Quel pasticciaccio brutto di via Spalato, a Macerata

Forse non tutti i miei ventiquattro lettori sanno che la mia Macerata si è candidata al prestigioso ruolo di Capitale della Cultura per il 2020, e che il Ministero della Cultura l’ha inserita fra le dieci finaliste per l’assegnazione del ruolo. Sono orgoglioso delle mie radici calabresi ma amo la mia città di adozione; ed è per motivi come questo che vorrei vederne il nome sui giornali e le immagini sui notiziari.

Purtroppo, però, anche Macerata, isola apparentemente felice dove la tranquillità rischia secondo i malevoli di sfociare nella noia, è lambita dalla cruda realtà del mondo contemporaneo; e così anche a Macerata arriva l’orrore della cronaca, con la notizia di una diciottenne che, allontanatasi da un centro d’accoglienza per tossicodipendenti, è stata poi trovata, fatta a pezzi, in due valigie sul bordo di una strada.

Le indagini sono state rapidissime, ed hanno portato all’arresto di un nigeriano, già noto alla Polizia, spacciatore e titolare di un permesso di soggiorno scaduto.

La stessa rapidità delle indagini desta perplessità: le forze dell’ordine sono arrivate ad arrestare il colpevole nel giro di ventiquattr’ore: abitava tranquillamente in un quartiere residenziale della città, in un appartamento certo non di edilizia popolare. Era noto come spacciatore, era clandestino, aveva precedenti penali.
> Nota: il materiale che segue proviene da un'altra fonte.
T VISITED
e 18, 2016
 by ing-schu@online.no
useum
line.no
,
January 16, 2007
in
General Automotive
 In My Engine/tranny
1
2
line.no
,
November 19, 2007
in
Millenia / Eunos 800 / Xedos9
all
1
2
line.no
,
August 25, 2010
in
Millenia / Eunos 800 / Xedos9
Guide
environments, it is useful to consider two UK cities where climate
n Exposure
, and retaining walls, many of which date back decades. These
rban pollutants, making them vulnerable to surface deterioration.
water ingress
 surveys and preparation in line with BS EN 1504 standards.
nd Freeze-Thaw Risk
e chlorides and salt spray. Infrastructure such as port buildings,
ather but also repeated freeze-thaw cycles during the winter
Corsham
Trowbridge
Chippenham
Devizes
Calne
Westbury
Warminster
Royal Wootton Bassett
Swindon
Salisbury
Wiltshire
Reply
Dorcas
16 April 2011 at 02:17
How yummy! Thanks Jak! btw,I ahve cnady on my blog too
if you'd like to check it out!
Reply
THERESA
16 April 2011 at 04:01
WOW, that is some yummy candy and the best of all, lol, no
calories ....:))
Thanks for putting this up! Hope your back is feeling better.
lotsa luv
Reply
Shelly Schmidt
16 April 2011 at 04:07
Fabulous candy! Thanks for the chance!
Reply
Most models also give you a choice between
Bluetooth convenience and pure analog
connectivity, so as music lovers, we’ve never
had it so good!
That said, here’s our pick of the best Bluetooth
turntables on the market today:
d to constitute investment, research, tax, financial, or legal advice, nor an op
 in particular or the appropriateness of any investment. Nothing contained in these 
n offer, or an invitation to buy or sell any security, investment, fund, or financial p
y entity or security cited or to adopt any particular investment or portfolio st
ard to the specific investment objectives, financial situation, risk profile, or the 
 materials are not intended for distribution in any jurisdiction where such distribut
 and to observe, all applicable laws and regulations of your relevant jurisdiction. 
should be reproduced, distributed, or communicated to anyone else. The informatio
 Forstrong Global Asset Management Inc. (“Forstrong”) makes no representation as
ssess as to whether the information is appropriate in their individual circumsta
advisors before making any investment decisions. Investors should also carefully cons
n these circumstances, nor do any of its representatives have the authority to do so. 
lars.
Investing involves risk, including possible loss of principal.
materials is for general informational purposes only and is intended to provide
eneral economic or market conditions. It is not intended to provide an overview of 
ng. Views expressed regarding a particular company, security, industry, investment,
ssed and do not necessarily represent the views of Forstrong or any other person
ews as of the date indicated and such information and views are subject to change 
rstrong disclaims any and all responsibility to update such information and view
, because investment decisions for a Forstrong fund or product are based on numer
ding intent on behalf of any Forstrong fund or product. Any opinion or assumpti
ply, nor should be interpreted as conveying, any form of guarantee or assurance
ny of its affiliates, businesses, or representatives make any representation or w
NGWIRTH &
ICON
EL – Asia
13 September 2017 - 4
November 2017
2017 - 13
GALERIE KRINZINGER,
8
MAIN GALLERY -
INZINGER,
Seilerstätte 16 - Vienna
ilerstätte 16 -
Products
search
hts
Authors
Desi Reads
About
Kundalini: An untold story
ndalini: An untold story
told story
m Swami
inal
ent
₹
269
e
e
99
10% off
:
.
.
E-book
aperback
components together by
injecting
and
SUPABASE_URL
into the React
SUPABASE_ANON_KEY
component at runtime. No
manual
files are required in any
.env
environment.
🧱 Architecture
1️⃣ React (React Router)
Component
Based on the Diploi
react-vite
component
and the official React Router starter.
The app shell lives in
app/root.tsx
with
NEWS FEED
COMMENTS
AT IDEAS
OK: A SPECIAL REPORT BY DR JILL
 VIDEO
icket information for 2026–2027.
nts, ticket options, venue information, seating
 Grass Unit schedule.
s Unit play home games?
Come mai si è dovuto aspettare che succedesse questo, prima di arrestarlo?

Non basta: Pamela, la vittima, pur essendo evidentemente afflitta da problemi di tossicodipendenza non solo ha potuto tranquillamente andarsene per i fatti suoi, allontanandosi dal centro di accoglienza, ma ha trovato immediatamente il modo di raggiungere lo spacciatore, andare a comperarsi una siringa in farmacia e poi salire in quell’appartamento, dove probabilmente è morta per overdose, e il criminale che gliel’aveva fornita – Dio sa in cambio di cosa – non ha avuto problemi, per sbarazzarsi del corpo, a farlo a pezzi e scaricarlo poi su quella strada.

Sono troppi gli interrogativi che una simile sequenza di eventi suscita: possibile che, in una comunità per tossicodipendenti, gli ospiti, maggiorenni, d’accordo, ma pur sempre giovanissimi e problematici, possano andarsene per i fatti loro? Possibile che una ragazzina di Roma, ospite di quella comunità, potesse senza problemi individuare uno spacciatore, a una quindicina di chilometri di distanza, e raggiungere il suo domicilio? Chi le ha fornito il nome e l’indirizzo? Come ha fatto da Corridonia ad arrivare in via Spalato, a Macerata? Chi le ha dato i soldi per la siringa e per la dose, ammesso che la dose, come spero, l’abbia pagata con dei soldi?

I lati oscuri di questa tragica vicenda sono troppi, e tanti sono i soggetti che dovranno rispondere dei loro comportamenti, primi fra tutti i gestori della casa di accoglienza troppo disinvolti (le spiegazioni rilasciate dal responsabile sono a dir poco imbarazzanti) e le forze di polizia che hanno lasciato circolare lo spacciatore, invece di espellerlo quando gli è scaduto il permesso di soggiorno.

La triste conclusione cui purtroppo bisogna giungere è che non esistono isole felici: l’orrore, in una società come la nostra, può lambire ogni angolo, anche quello apparentemente più tranquillo e sonnacchioso.

Ad aggiungere disgusto all’orrore, come da copione si levano le voci dei soliti razzisti e degli odiatori di professione, pronti a gridare contro tutti gli immigrati per il crimine commesso da un solo individuo. Voci alle quali, miei ventiquattro avviliti lettori, noi non aggiungiamo le nostre, perché non dimentichiamo, noi, che il reato è un fatto personale, e la sua responsabilità non va estesa a tutte le persone che hanno la stessa origine, religione o colore della pelle di chi lo ha commesso: così ragionano (si fa per dire) solo gli imbecilli, i superficiali e gli ignoranti; e i razzisti, che è poi come dire la stessa cosa.

Possa la povera Pamela riposare in pace, e il responsabile diretto della sua morte passare in carcere il resto dei suoi giorni; ma possano pure tutti coloro che per negligenza, superficialità o incompetenza sono in qualche modo corresponsabili della sua tragica morte dormire, da ora in poi, sonni molto, molto agitati.

In tutta sincerità, sarei più contento se il sonno lo perdessero del tutto.